The museum, conceived by prominent Mexican artist Diego Rivera in the 1940s and expanded over the following decades by architect Juan O’Gorman, sits in the culturally significant volcanic landscape in Mexico City’s Pedregal de San Angel neighborhood—a favorite working space for Rivera, and now an ecological reserve.
Mauricio Rocha, lead architect, accepted the award during the 2023 MCHAP Gala Awards Benefit Dinner on Friday, March 24, 2023, held at S. R. Crown Hall on the historic Mies van der Rohe-designed IIT campus in Chicago. Rocha will receive $50,000 in funding for research and the development of a publication while teaching for one year as the MCHAP Chair of Architecture at the College of Architecture.

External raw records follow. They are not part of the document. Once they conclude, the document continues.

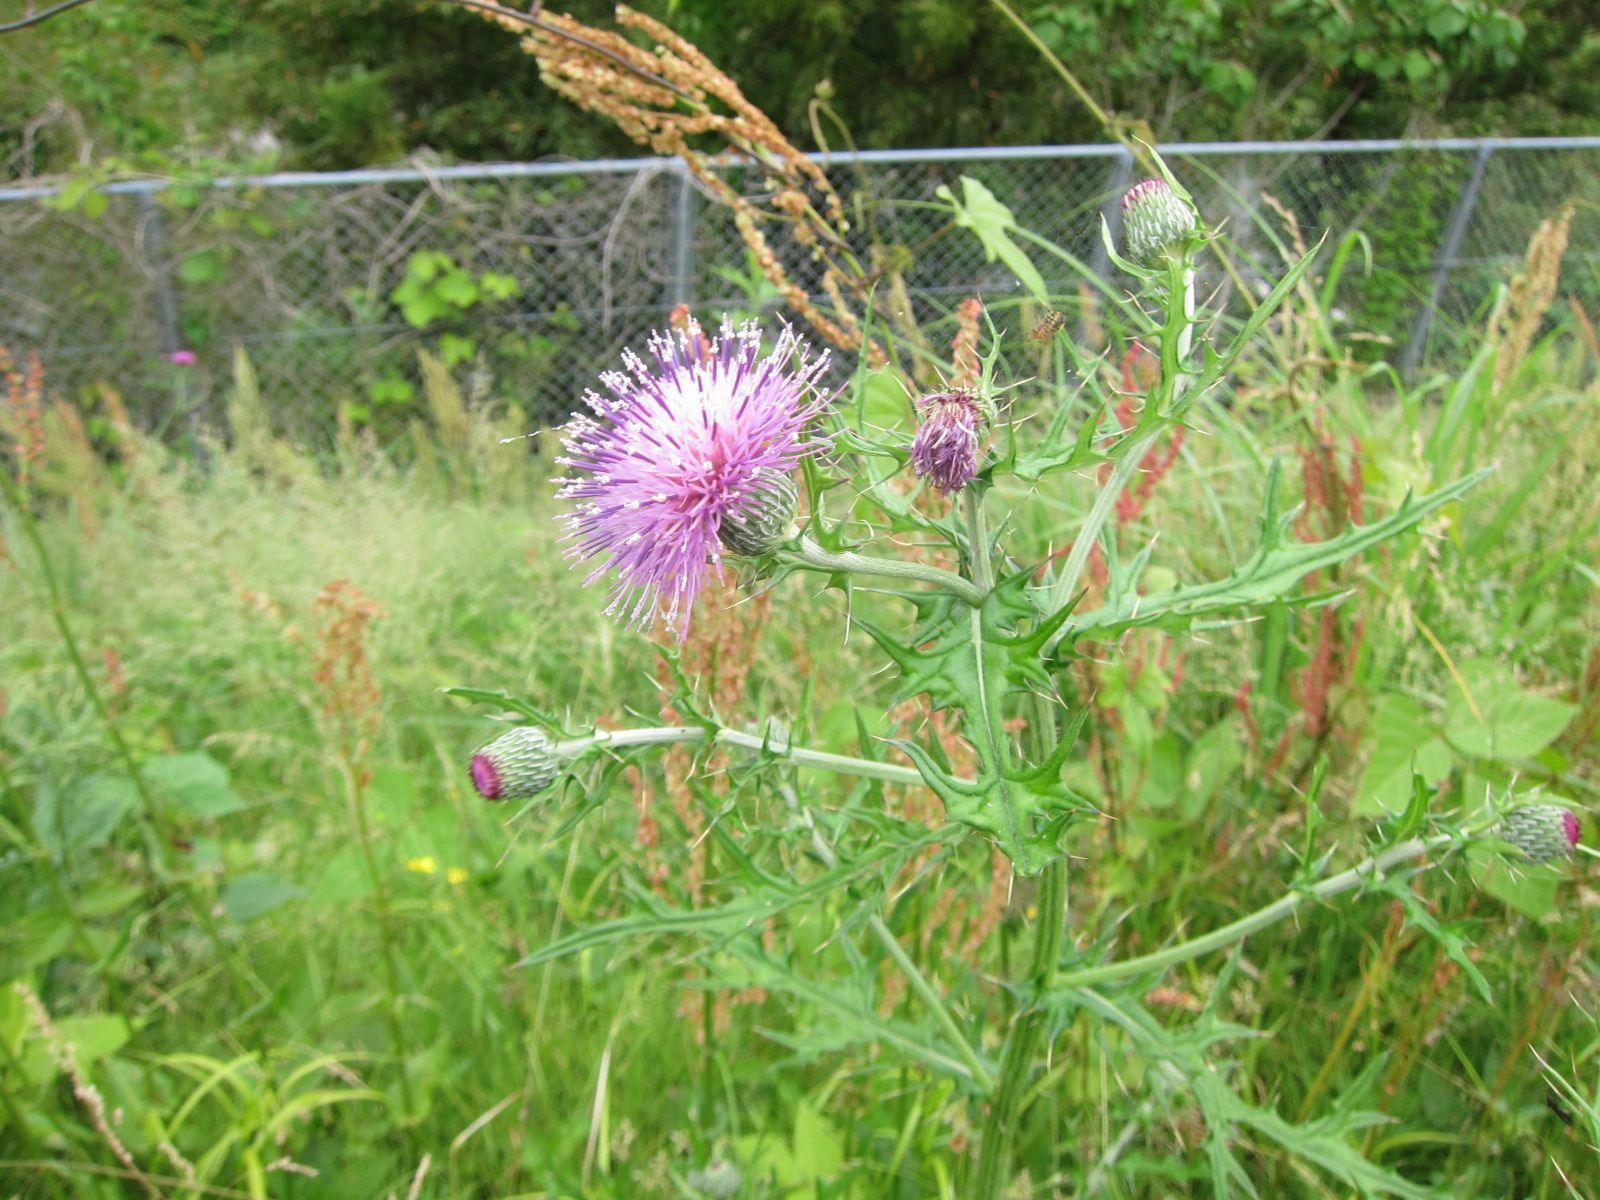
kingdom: Plantae
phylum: Tracheophyta
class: Magnoliopsida
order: Asterales
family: Asteraceae
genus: Cirsium
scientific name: Cirsium japonicum
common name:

The ceremony followed a day of presentations by Rocha and five other finalist-winners, which come from countries across the Americas from Canada to Paraguay, that were selected from nearly 300 nominations. A six-person jury, including MCHAP Director Dirk Denison and Jury Chair Sandra Barclay, winner of the 2018 Americas Prize, visited each of the six sites and spoke with the architects in person to finalize its decision. “All six finalists give more than what is asked for. They set the stage for a more generous future,” Denison said.
The jury praised the Anahuacalli Museum project for the use of volcanic stones and its interaction with the ecological reserve’s distinct lava fields—the result of an eruption from 2,500 years ago. The expansion brings three new buildings to the site and introduces a walkway connecting the structures with the newly renovated buildings. A new exhibition space was opened, which allows the public to view Rivera’s collection of 50,000 pieces of pre-Hispanic art.
“The way the museum extension mingles with the landscape speaks volumes about where
architecture is headed, and the way it honors the past is fearless, heartfelt, and original,” juror Julie Eizenberg says.
MCHAP, a biennial prize conceived by the College of Architecture in 2013, began its search for the 2023 session in Venice in August 2021 and was narrowed to 39 projects one year later. The award celebrates outstanding architectural projects from across the Americas.
The finalist-winners for the 2023 award include:
Guadalupe Market by Colectivo C733 in Tapachula, Mexico
The Menil Drawing Institute by Johnston Marklee in Houston, United States
Park in the Prado neighborhood by Connaturalin Medellín, Colombia
The Polygon Gallery by Patkau Architects in North Vancouver, British Columbia
Valois Housing Building by José Cubilla in Asunción, Paraguay
The last event, the 2022 MCHAP Prize for Emerging Practice, celebrates architecture practices less than a decade old, and was awarded to the Colosio Embankment Dam in Nogales, Mexico, by Taller Capital.